** Opening Data listing block **

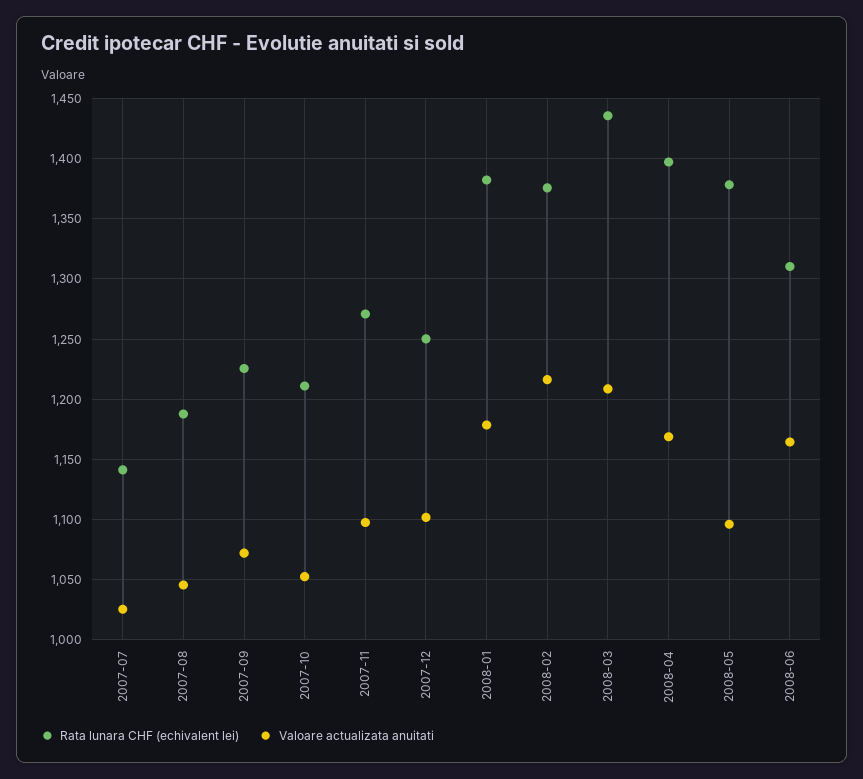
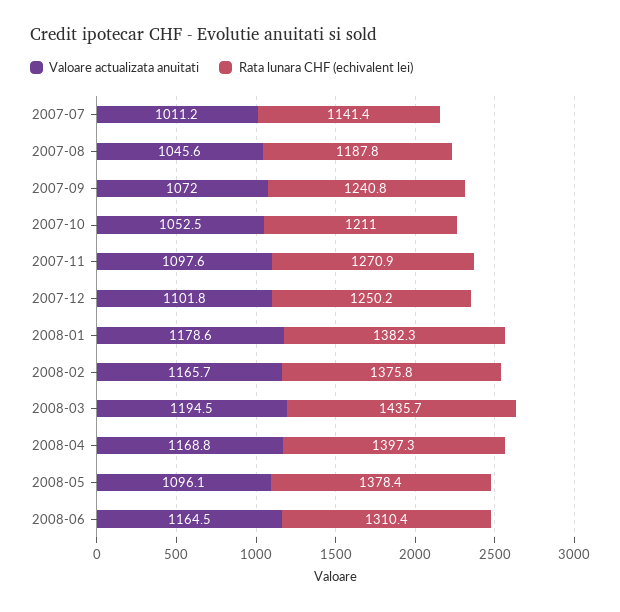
  {
    "Rata lunara CHF (echivalent lei)": {
      "2007-07": 1141.4,
      "2007-08": 1187.8,
-     "2007-09": 1225,
+     "2007-09": 1240.8,
      "2007-10": 1211,
      "2007-11": 1270.9,
      "2007-12": 1250.2,
      "2008-01": 1382.3,
      "2008-02": 1375.8,
      "2008-03": 1435.7,
      "2008-04": 1397.3,
      "2008-05": 1378.4,
      "2008-06": 1310.4
    },
    "Valoare actualizata anuitati": {
-     "2007-07": 1025,
+     "2007-07": 1011.2,
      "2007-08": 1045.6,
      "2007-09": 1072,
      "2007-10": 1052.5,
      "2007-11": 1097.6,
      "2007-12": 1101.8,
      "2008-01": 1178.6,
-     "2008-02": 1215,
+     "2008-02": 1165.7,
-     "2008-03": 1210,
+     "2008-03": 1194.5,
      "2008-04": 1168.8,
      "2008-05": 1096.1,
      "2008-06": 1164.5
    }
  }

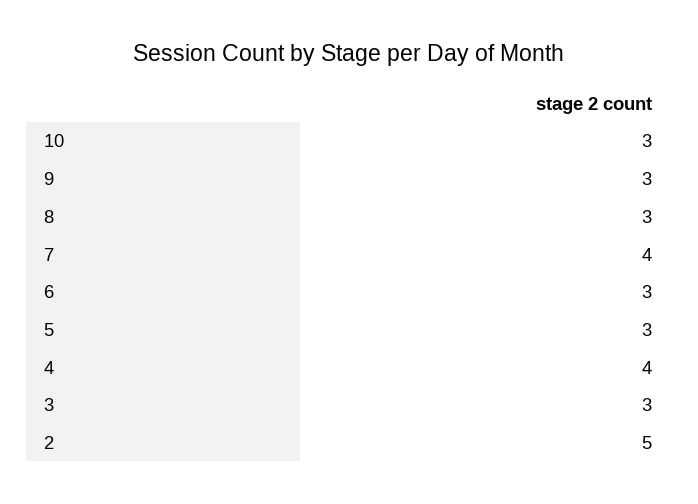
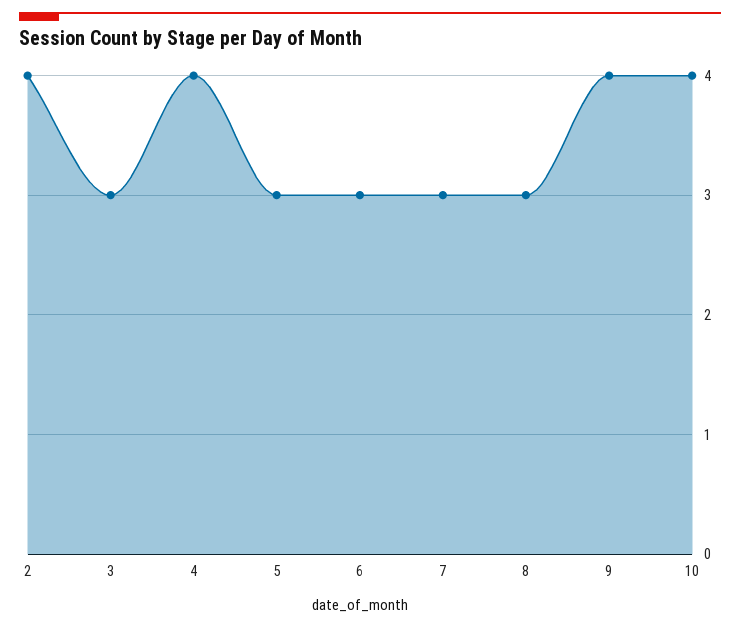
  {
-   "10": 3,
+   "10": 4,
-   "9": 3,
+   "9": 4,
    "8": 3,
-   "7": 4,
+   "7": 3,
    "6": 3,
    "5": 3,
    "4": 4,
    "3": 3,
-   "2": 5
+   "2": 4
  }

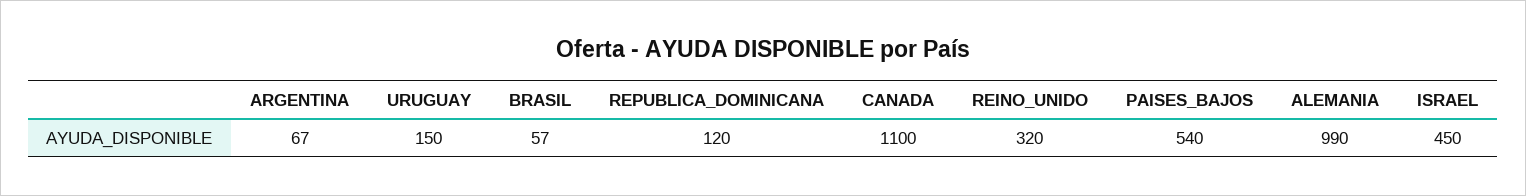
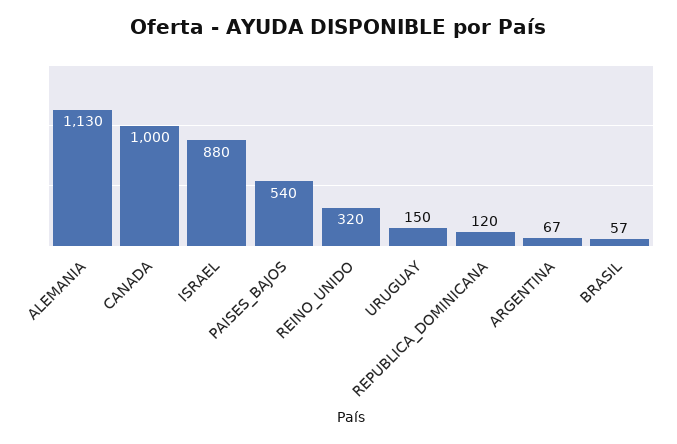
  {
    "ARGENTINA": 67,
    "URUGUAY": 150,
    "BRASIL": 57,
    "REPUBLICA_DOMINICANA": 120,
-   "CANADA": 1100,
+   "CANADA": 1000,
    "REINO_UNIDO": 320,
    "PAISES_BAJOS": 540,
-   "ALEMANIA": 990,
+   "ALEMANIA": 1130,
-   "ISRAEL": 450
+   "ISRAEL": 880
  }

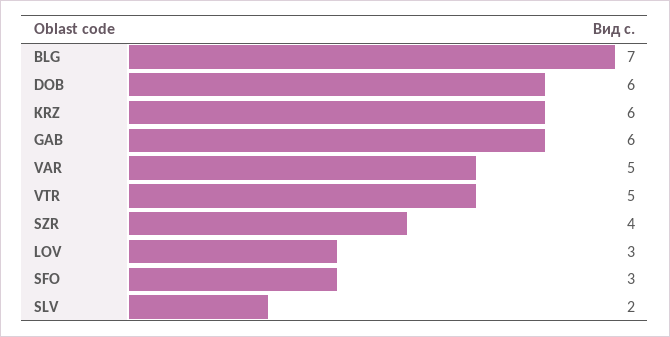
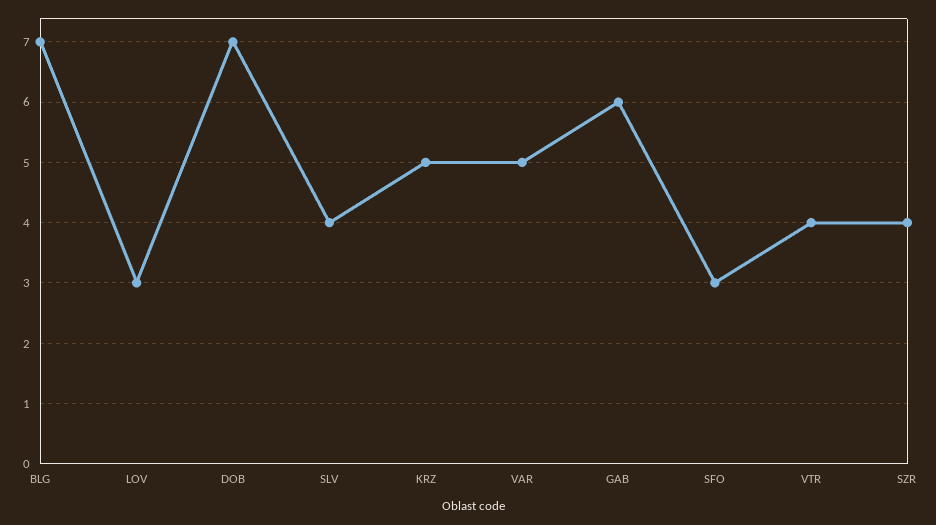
  {
    "BLG": 7,
-   "DOB": 6,
+   "DOB": 7,
-   "KRZ": 6,
+   "KRZ": 5,
    "GAB": 6,
    "VAR": 5,
-   "VTR": 5,
+   "VTR": 4,
    "SZR": 4,
    "LOV": 3,
    "SFO": 3,
-   "SLV": 2
+   "SLV": 4
  }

** Closing Data listing block **

# What the task asks
Wherever the listing shows a picture, omit it and output the rest exactly as given.

# Your response
  {
    "Rata lunara CHF (echivalent lei)": {
      "2007-07": 1141.4,
      "2007-08": 1187.8,
-     "2007-09": 1225,
+     "2007-09": 1240.8,
      "2007-10": 1211,
      "2007-11": 1270.9,
      "2007-12": 1250.2,
      "2008-01": 1382.3,
      "2008-02": 1375.8,
      "2008-03": 1435.7,
      "2008-04": 1397.3,
      "2008-05": 1378.4,
      "2008-06": 1310.4
    },
    "Valoare actualizata anuitati": {
-     "2007-07": 1025,
+     "2007-07": 1011.2,
      "2007-08": 1045.6,
      "2007-09": 1072,
      "2007-10": 1052.5,
      "2007-11": 1097.6,
      "2007-12": 1101.8,
      "2008-01": 1178.6,
-     "2008-02": 1215,
+     "2008-02": 1165.7,
-     "2008-03": 1210,
+     "2008-03": 1194.5,
      "2008-04": 1168.8,
      "2008-05": 1096.1,
      "2008-06": 1164.5
    }
  }

  {
-   "10": 3,
+   "10": 4,
-   "9": 3,
+   "9": 4,
    "8": 3,
-   "7": 4,
+   "7": 3,
    "6": 3,
    "5": 3,
    "4": 4,
    "3": 3,
-   "2": 5
+   "2": 4
  }

  {
    "ARGENTINA": 67,
    "URUGUAY": 150,
    "BRASIL": 57,
    "REPUBLICA_DOMINICANA": 120,
-   "CANADA": 1100,
+   "CANADA": 1000,
    "REINO_UNIDO": 320,
    "PAISES_BAJOS": 540,
-   "ALEMANIA": 990,
+   "ALEMANIA": 1130,
-   "ISRAEL": 450
+   "ISRAEL": 880
  }

  {
    "BLG": 7,
-   "DOB": 6,
+   "DOB": 7,
-   "KRZ": 6,
+   "KRZ": 5,
    "GAB": 6,
    "VAR": 5,
-   "VTR": 5,
+   "VTR": 4,
    "SZR": 4,
    "LOV": 3,
    "SFO": 3,
-   "SLV": 2
+   "SLV": 4
  }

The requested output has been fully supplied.